You do pay lip service to those genuine sufferers in the last sentence of your
diatribe article by referring to “…the much smaller number of people whose lives are made a misery by truly severe cases” and for that I thank you. However, as someone only suffering from gluten-intolerance, I fall squarely into the category of the rest of the people you refer to in your article. Yes I can eat gluten. No, it does not make me fart (well, no more than any other food) – it causes me to have eczema. It was diagnosed by a blood test, so I guess I don’t fall into your “self-diagnosed” camp, but actually, I was one of the lucky ones whose doctor authorised the blood test. The rest of us have to eliminate food groups one at a time to determine what causes the dietary issues we’re having. Oh wait, so we’ve self-diagnosed by going without a certain food for 3-6 months – apparently a scientific method, as it’s what the medical professionals recommend as the best course of action for identifying food allergies.

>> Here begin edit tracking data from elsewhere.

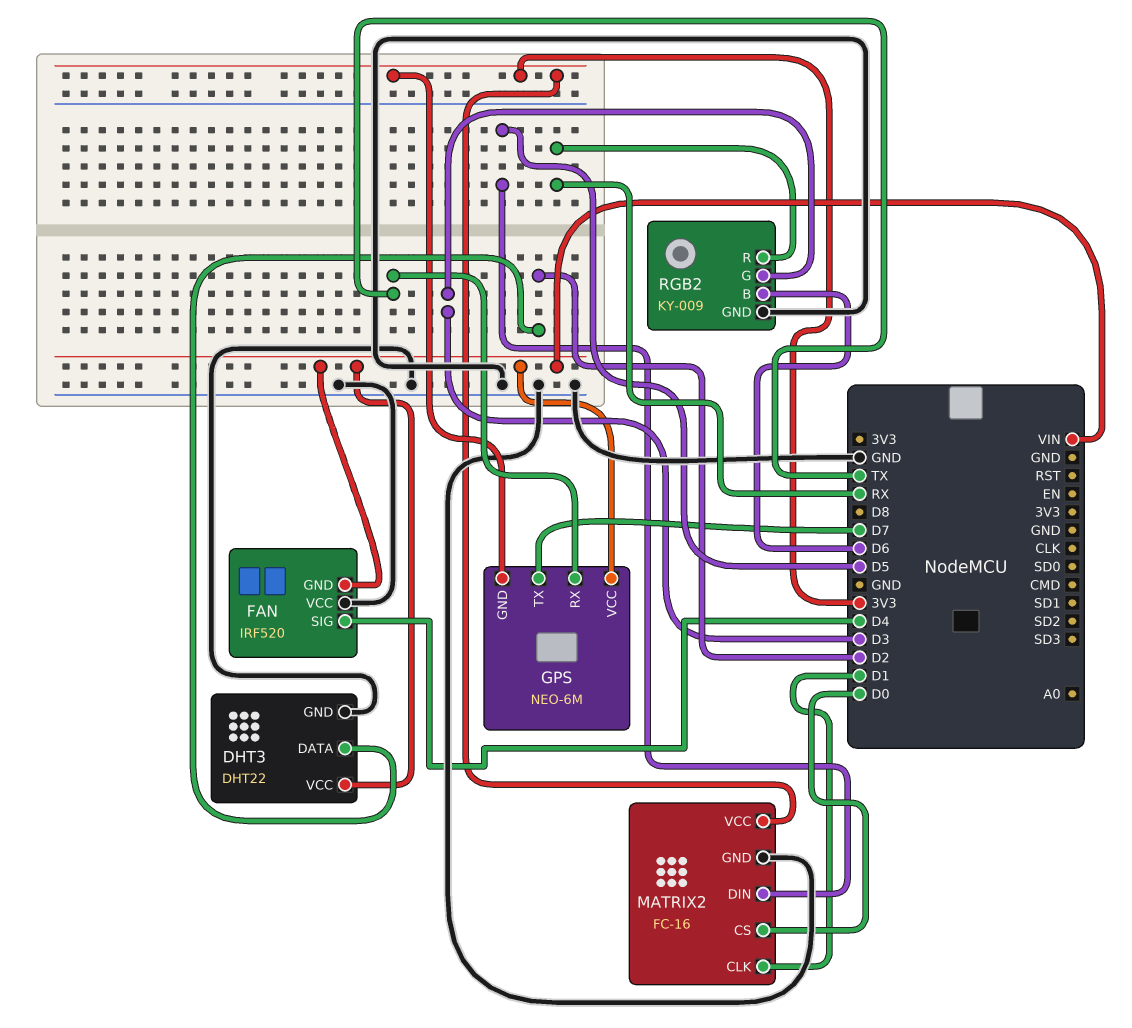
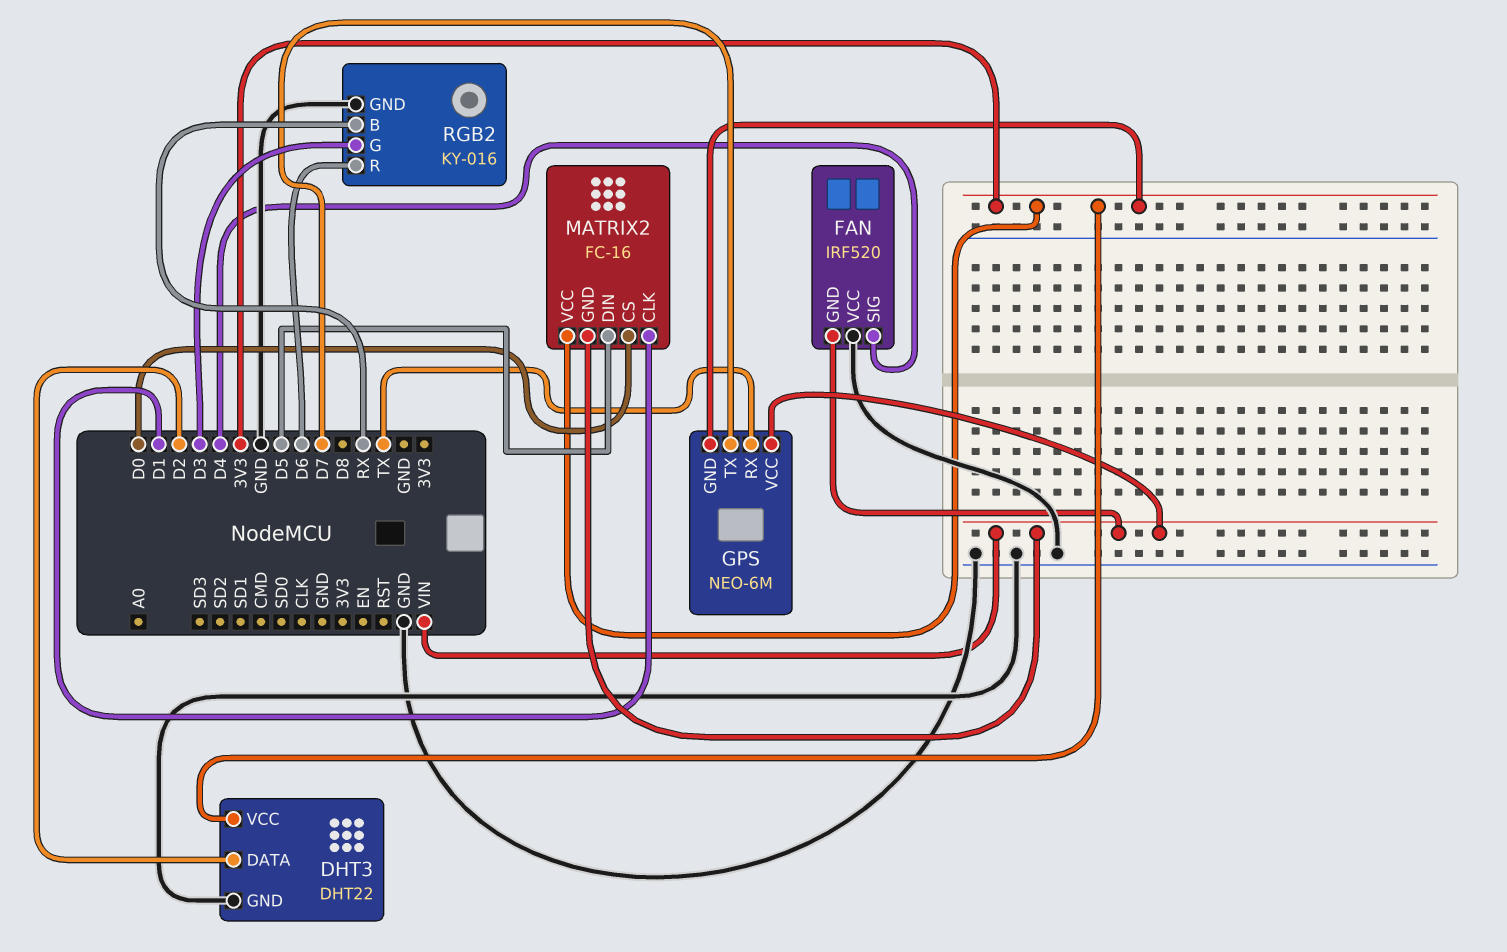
DHT3 pin VCC: VIN -> 3V3
MATRIX2 pin GND: GND -> VIN
RGB2: KY-009 -> KY-016
RGB2 pin B: D6 -> RX
RGB2 pin R: RX -> D6

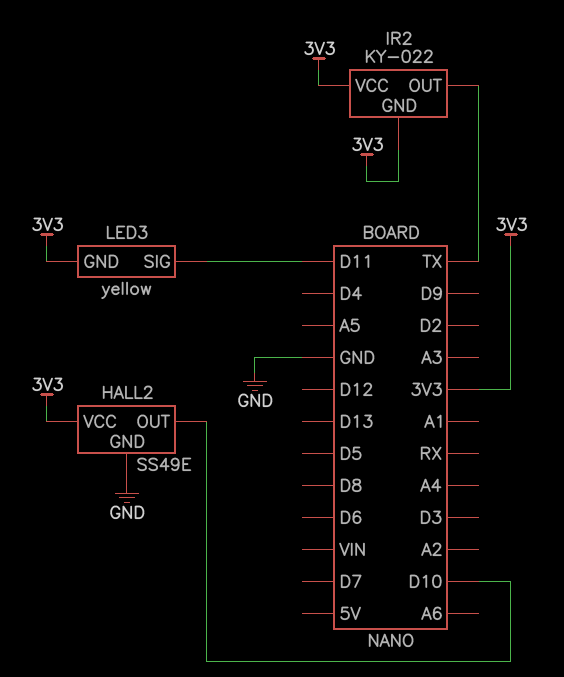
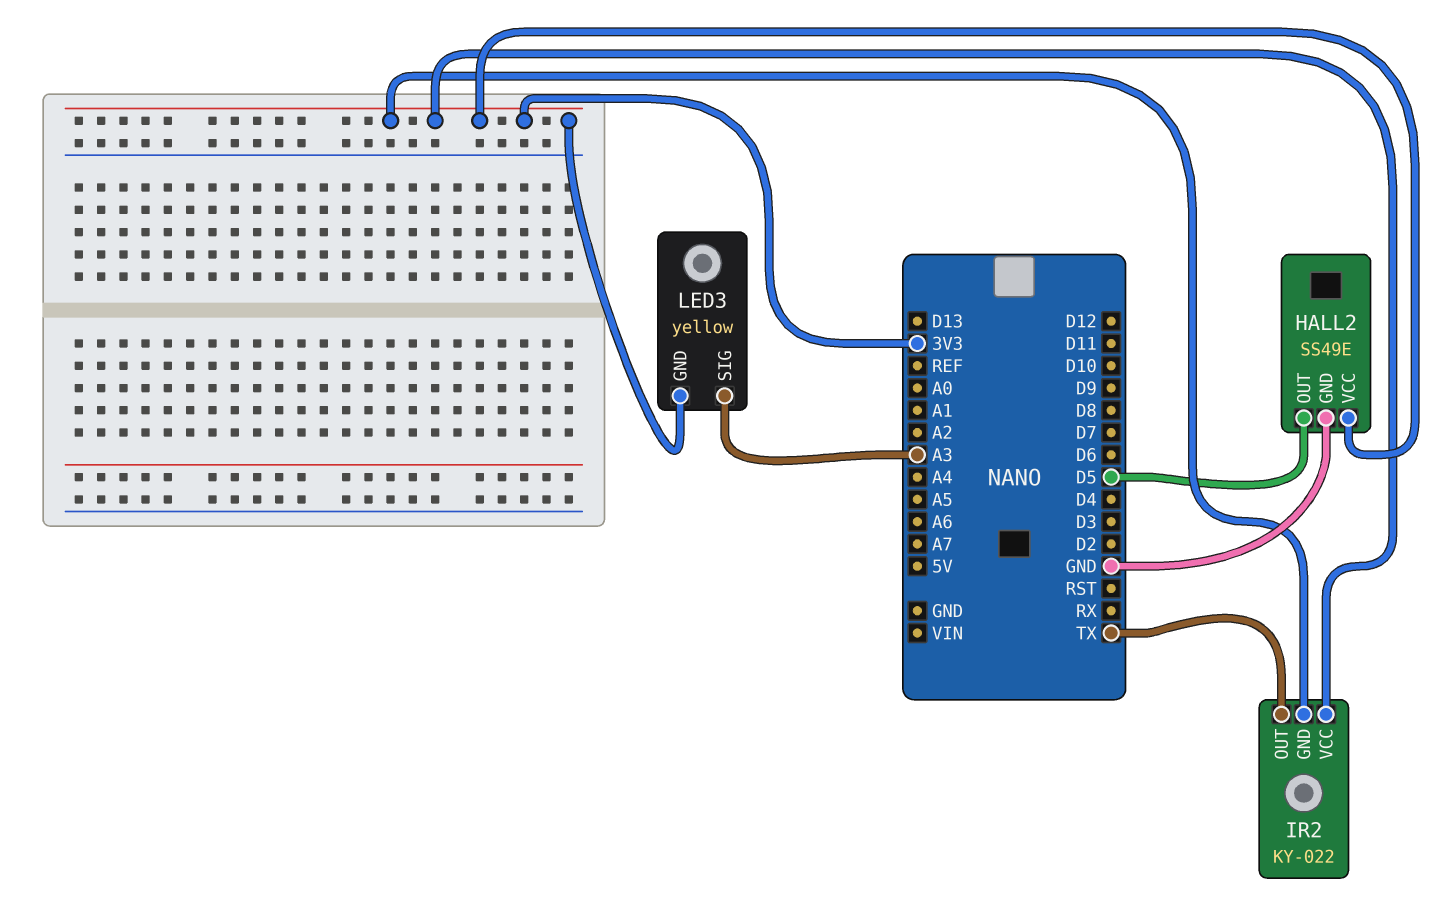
HALL2 pin OUT: D10 -> D5
LED3 pin SIG: D11 -> A3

As someone who is gluten-intolerant, I appreciate and patronise those establishments who make an effort to cater for me. I will also continue to ask the wait staff whether there is anything gluten-free on their menu – no matter how uncomfortable it makes me when I feel I am coming across as a high-maintenance diner. I am one of the lucky ones – if I do inadvertently eat gluten, I am not made ill by it. However the number of people who are coeliac and who do suffer from even one mouthful of gluten-filled food -not just in feeling ill – and farting more- but in the damage it does to their intestines – MUST ask these questions to maintain their level of health.
I appreciate that your article is an opinion piece, and may even be a satiric opinion piece, but for those of us who are gluten-intolerant, it was unwelcome, ill-informed and a long way from entertaining. Food allergy is a real complaint and differs from fad diets, and trust me, it is not something that anyone would choose. As to gluten-intolerance being a new complaint, this is because of the new strains of wheat and the fact that we do not eat the way we used to 50 years ago.

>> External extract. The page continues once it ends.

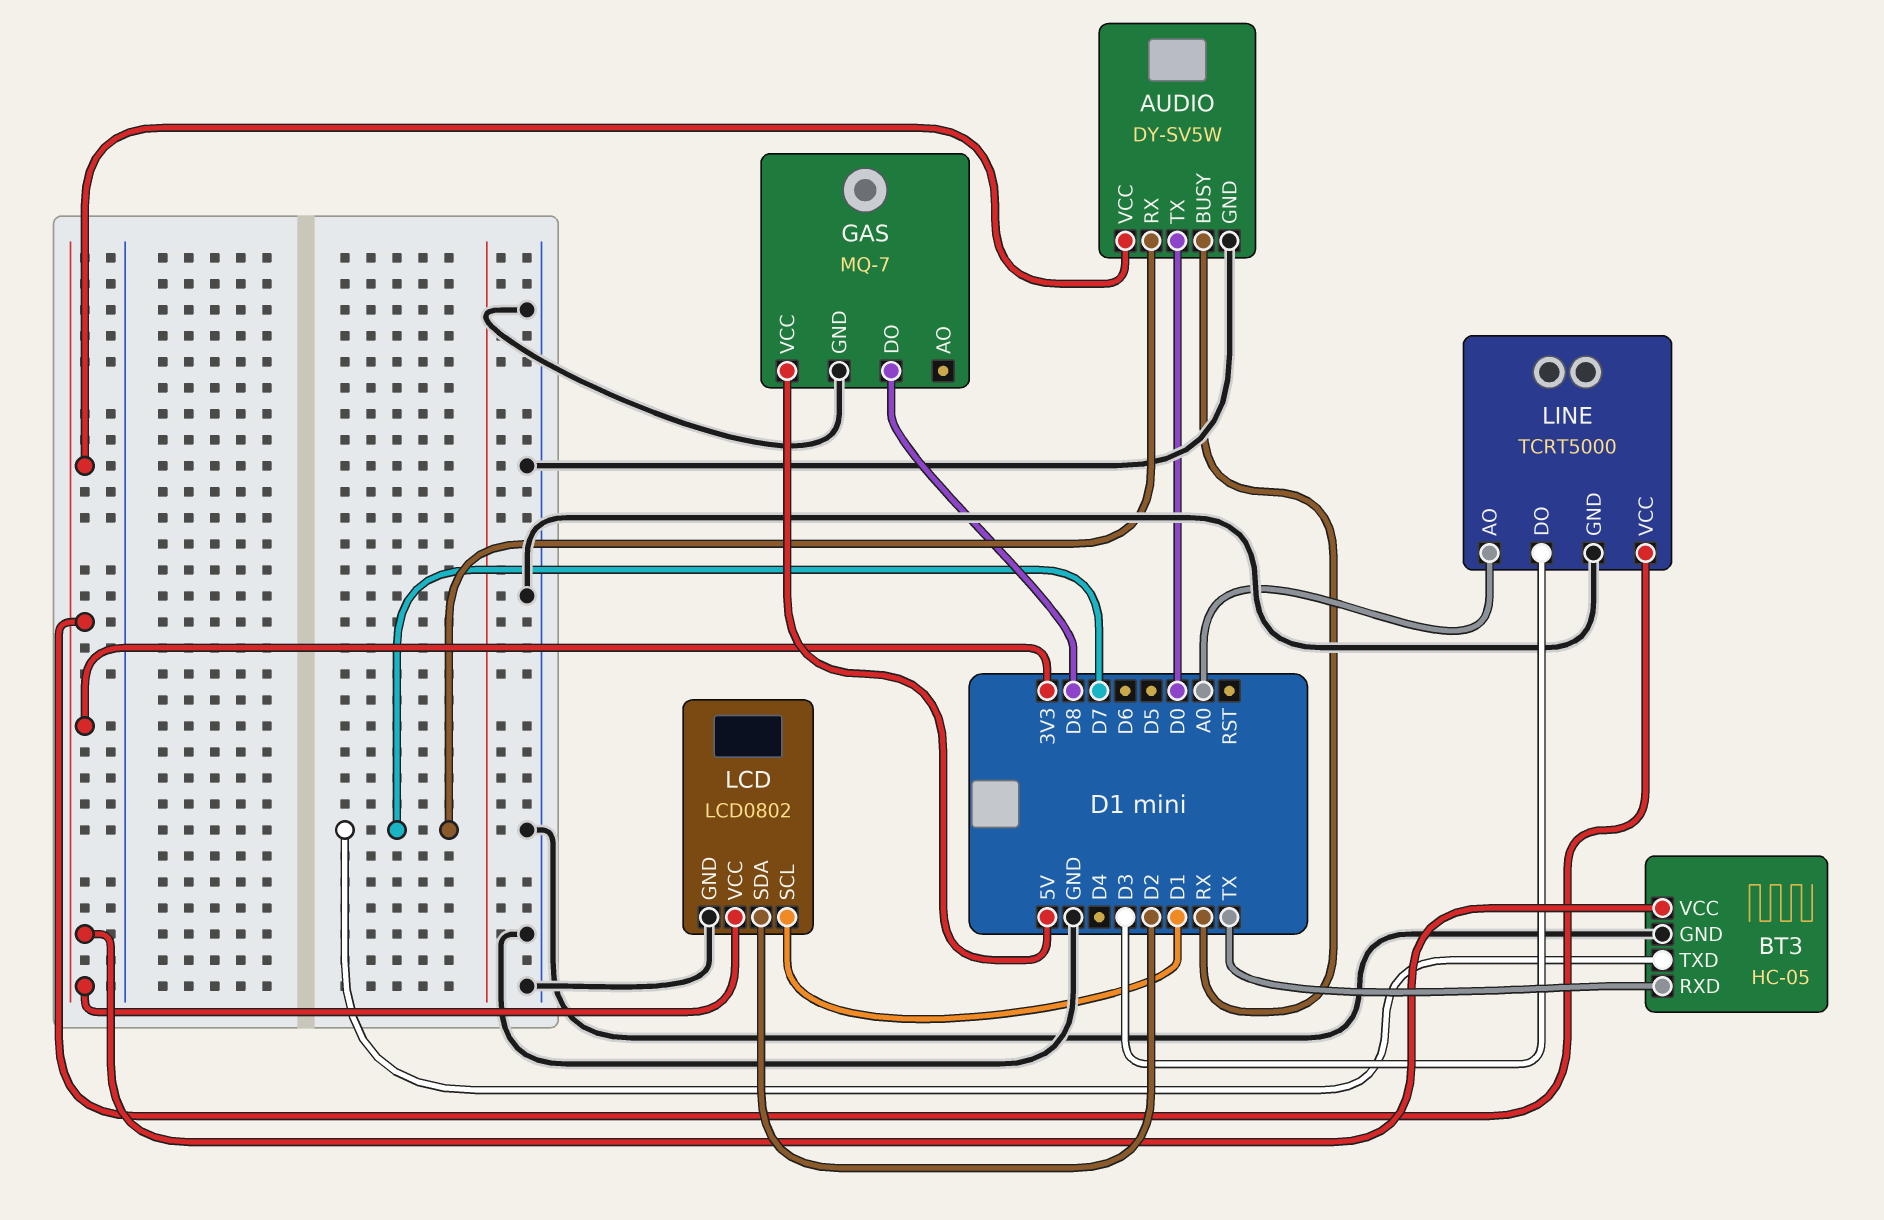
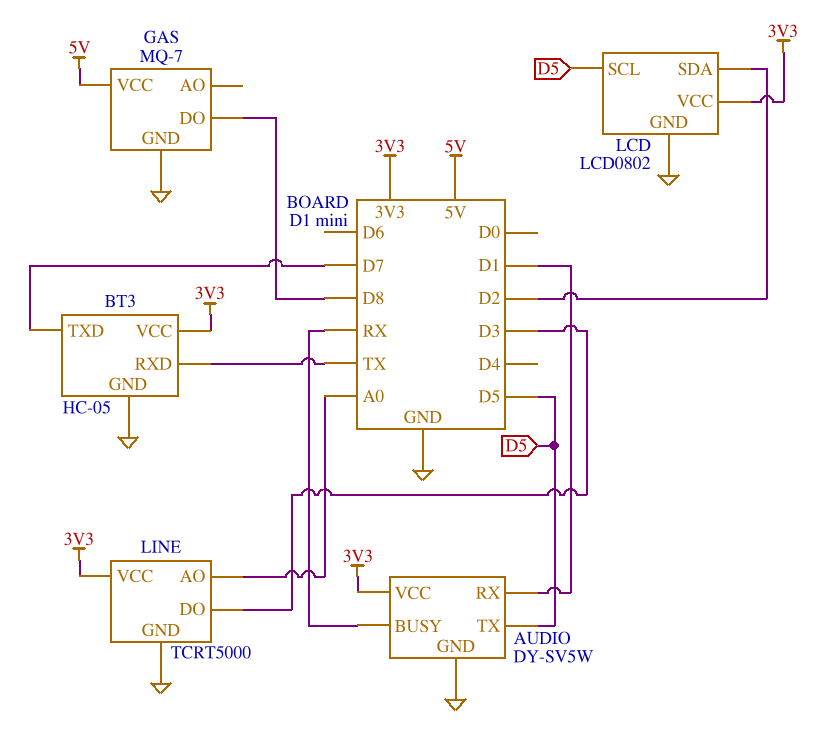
AUDIO pin RX: D7 -> D1
AUDIO pin TX: D0 -> D5
LCD pin SCL: D1 -> D5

Please do browse my blog, read my experiences, and then click a few of the links to blogs of those who are far more serious sufferers than I am to get a more balanced view on your article.
Wishing you all the best in your own dietary endeavours, and hoping that you are never diagnosed with any kind of food allergy.
I have emailed the text of this to Paul Little, the editor of the Herald, the editor of the Herald on Sunday and the online editor of the Herald. Will keep you posted as to whether I get a response!